# Bloodbowl Orks [pics]



## Graf Spee (Apr 29, 2009)

here are some pics of my beloved bloodbowl team.
the greedy balleaterz. they've won me quite some leguage games and made it to rank 10 in a 60+ tournament. my subscrition to naf earned me the pink blocking dice :grin: even though i got unsubscribed again for not having paid for my membership the following years. so they're not to be found in the world rankings anymore. anyways enjoy.









entire team with replacements.









my goblin loonies (only used as normal gobbos with my ork team)

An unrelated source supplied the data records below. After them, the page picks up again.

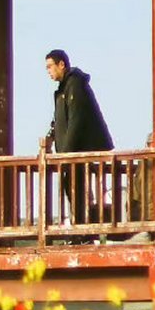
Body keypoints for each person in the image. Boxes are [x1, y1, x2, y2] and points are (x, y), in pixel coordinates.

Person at [44, 50, 113, 228]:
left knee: (78, 189)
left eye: (50, 66)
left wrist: (66, 154)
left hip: (80, 151)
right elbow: (59, 119)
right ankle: (80, 227)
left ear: (62, 65)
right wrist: (51, 137)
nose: (48, 71)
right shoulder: (62, 89)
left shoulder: (74, 84)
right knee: (73, 188)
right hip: (72, 152)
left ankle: (83, 229)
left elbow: (76, 120)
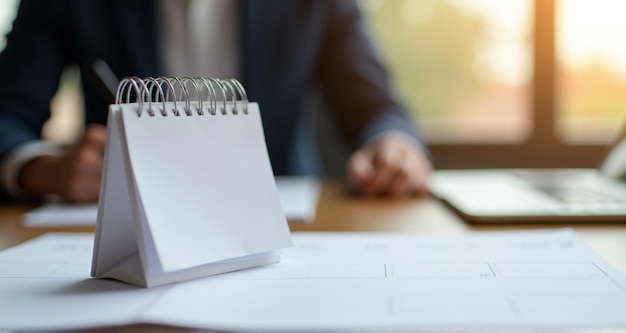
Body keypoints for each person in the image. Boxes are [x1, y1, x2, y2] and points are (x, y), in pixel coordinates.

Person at [0, 0, 432, 203]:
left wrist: (394, 143)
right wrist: (41, 168)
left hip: (282, 214)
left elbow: (375, 105)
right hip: (119, 219)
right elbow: (7, 115)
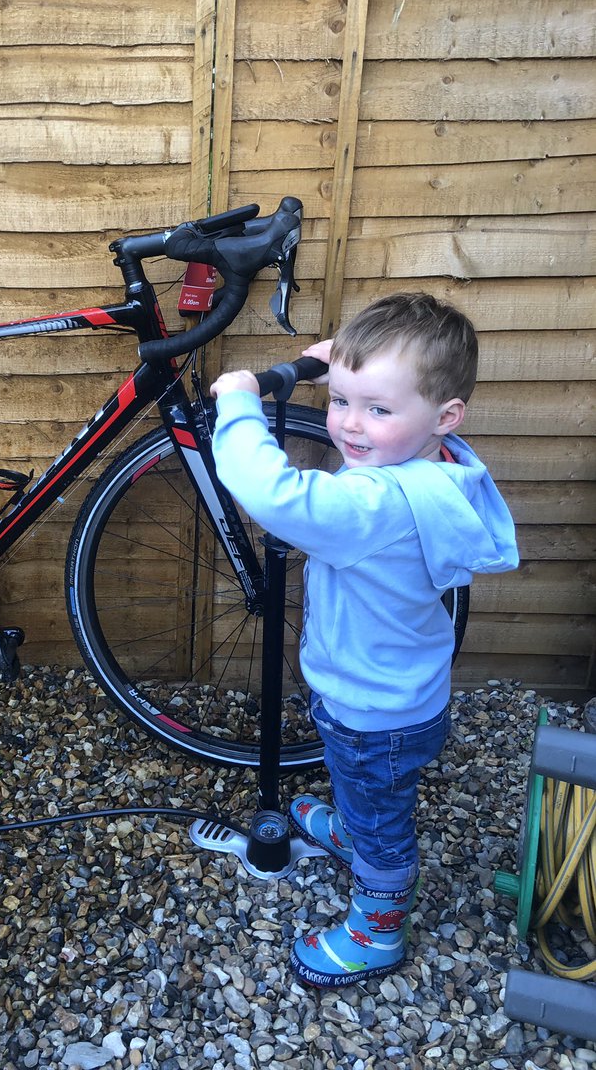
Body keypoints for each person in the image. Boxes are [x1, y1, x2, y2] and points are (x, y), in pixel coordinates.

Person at [210, 292, 518, 989]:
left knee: (384, 824)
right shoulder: (432, 465)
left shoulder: (376, 504)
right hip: (402, 692)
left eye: (377, 409)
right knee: (369, 792)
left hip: (373, 712)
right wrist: (341, 371)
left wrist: (238, 402)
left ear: (444, 417)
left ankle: (377, 931)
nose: (349, 424)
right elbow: (375, 418)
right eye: (341, 401)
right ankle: (353, 825)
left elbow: (275, 494)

varag ghoulchewer. no further word needed.


i still have my troll somewhere. but it's not painted and get's not used in tournaments since it's so bloody stupid..


----------



## MandyLanthier (May 8, 2008)

Very cool! They look good!


----------



## Graf Spee (Apr 29, 2009)

thanks. they like the attention :wink:

here's another one. i always wanted to start a norsca team but actually never did. except for the minotaur..the varnish on him really sucks. gw spray varnish. anyone got an idea to remove that glossy shine?


----------



## morfangdakka (Dec 31, 2006)

Very nice you don't see to many blood teams around these days. I don't play blood bowl but the varag ghoulchewer model is so cool I had convert one to be a Nob in my 40k ork army.


----------



## Mordeth (Aug 26, 2008)

Quite goodlooking team you got there! Nice, clear colours and all!

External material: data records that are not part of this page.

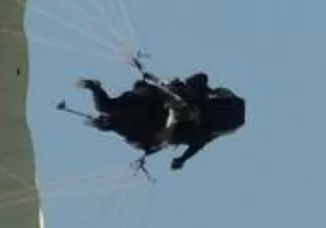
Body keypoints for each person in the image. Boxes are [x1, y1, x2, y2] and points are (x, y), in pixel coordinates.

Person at [72, 65, 246, 171]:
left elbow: (197, 144)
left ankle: (95, 89)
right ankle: (95, 90)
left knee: (106, 108)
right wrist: (181, 159)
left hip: (155, 109)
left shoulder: (201, 111)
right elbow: (197, 145)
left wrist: (182, 158)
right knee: (107, 108)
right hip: (157, 111)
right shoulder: (203, 124)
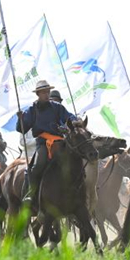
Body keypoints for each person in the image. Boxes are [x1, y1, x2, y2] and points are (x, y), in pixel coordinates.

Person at [20, 80, 80, 210]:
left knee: (76, 157)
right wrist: (20, 121)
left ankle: (79, 189)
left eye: (47, 92)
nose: (46, 95)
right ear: (38, 94)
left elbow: (68, 117)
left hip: (60, 141)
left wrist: (76, 120)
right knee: (39, 164)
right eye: (43, 92)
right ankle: (31, 193)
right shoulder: (32, 110)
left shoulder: (57, 107)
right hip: (43, 143)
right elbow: (23, 128)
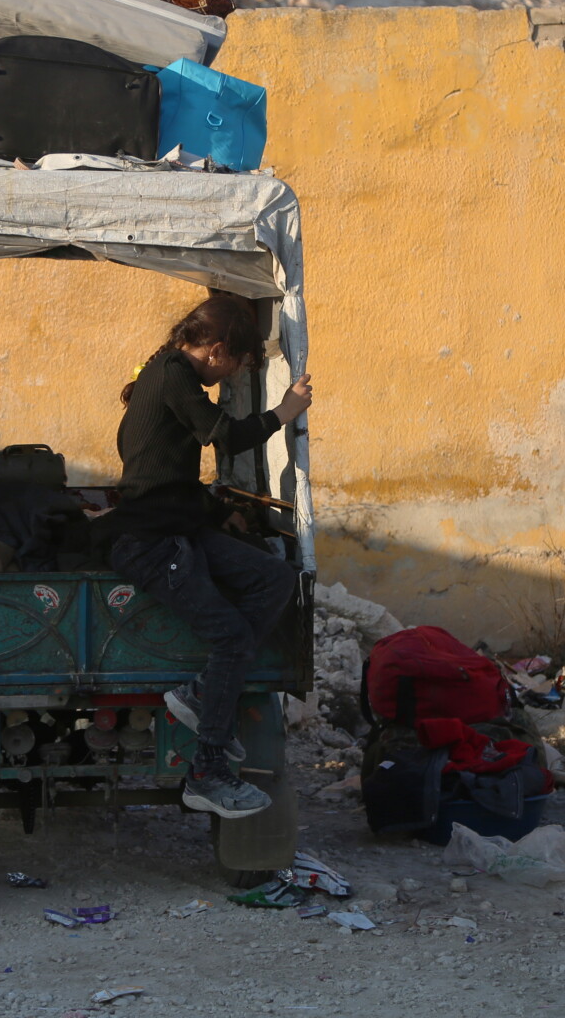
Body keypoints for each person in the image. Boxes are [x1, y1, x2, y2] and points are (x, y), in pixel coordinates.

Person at [108, 292, 314, 818]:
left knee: (275, 579)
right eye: (238, 364)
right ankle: (207, 771)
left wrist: (213, 509)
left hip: (179, 528)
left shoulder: (164, 368)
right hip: (152, 542)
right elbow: (223, 438)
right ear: (218, 350)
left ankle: (205, 692)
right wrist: (283, 413)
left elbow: (163, 470)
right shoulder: (173, 372)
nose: (233, 375)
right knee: (232, 636)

About the minotaur...Yes, wash it again... with matt varnish this time :grin: which you, (of course) can buy at Games Workshop...
It works very well, you should be happy with the result if you bother to do it. k:


----------



## Graf Spee (Apr 29, 2009)

morfangdakka said:


> Very nice you don't see to many blood teams around these days. I don't play blood bowl but the varag ghoulchewer model is so cool I had convert one to be a Nob in my 40k ork army.

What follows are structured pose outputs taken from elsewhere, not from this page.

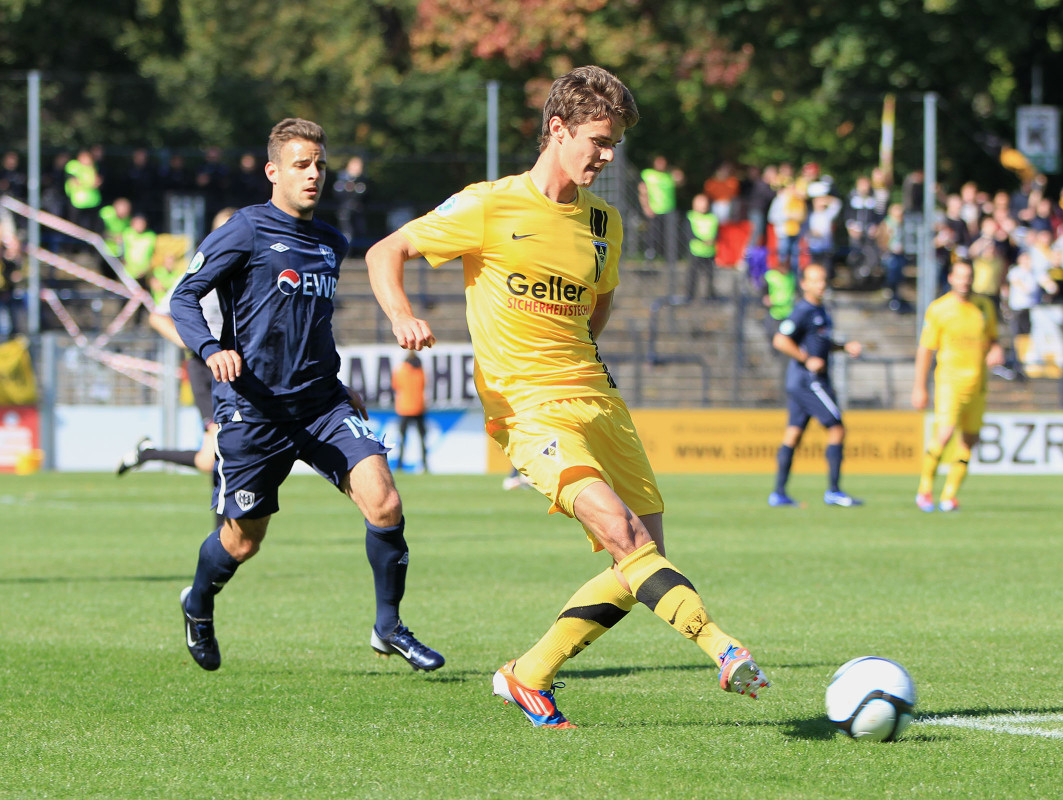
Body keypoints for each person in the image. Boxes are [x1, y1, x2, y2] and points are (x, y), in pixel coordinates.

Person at [366, 65, 768, 728]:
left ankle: (528, 675)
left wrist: (572, 353)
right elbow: (386, 251)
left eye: (615, 145)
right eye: (598, 141)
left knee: (640, 559)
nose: (607, 157)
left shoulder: (604, 222)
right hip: (527, 408)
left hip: (599, 400)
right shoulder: (489, 205)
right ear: (558, 129)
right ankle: (723, 649)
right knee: (625, 536)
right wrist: (402, 314)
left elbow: (598, 304)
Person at [169, 118, 443, 673]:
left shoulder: (331, 242)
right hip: (254, 409)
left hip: (321, 405)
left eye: (319, 164)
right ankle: (197, 602)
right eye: (301, 165)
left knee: (385, 503)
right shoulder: (245, 229)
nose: (314, 174)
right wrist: (211, 349)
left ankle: (388, 626)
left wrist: (339, 387)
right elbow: (184, 297)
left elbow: (309, 326)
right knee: (243, 542)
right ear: (273, 172)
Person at [116, 208, 238, 526]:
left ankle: (148, 453)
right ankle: (223, 535)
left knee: (209, 458)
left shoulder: (250, 271)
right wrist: (195, 343)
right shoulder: (202, 271)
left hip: (237, 366)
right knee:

let me take a wild guess: with a fucking big cleaver in each hand? yeah, the charging pose is simply menacing..


@mordeth: it was matt varnish, btw. but thanks for the advice. i think i will make my own washing fluid then..


----------



## Eliphas (Jun 23, 2009)

One word.
WWWWWWAAAAAAAAAAAAAAAGGGGGGHHHHHHHHHHHHHH


----------



## TheKingElessar (Mar 31, 2009)

They look awesome, make me want to play Blood Bowl again, only I'll pay for a decent team, and paint them this time...

+Rep


----------



## Graf Spee (Apr 29, 2009)

TheKingElessar said:


> They look awesome, make me want to play Blood Bowl again, only I'll pay for a decent team, and paint them this time...
> 
> +Rep


thanks, man. will put up my second unpainted orkteam for sale on ebay soon..:grin:


----------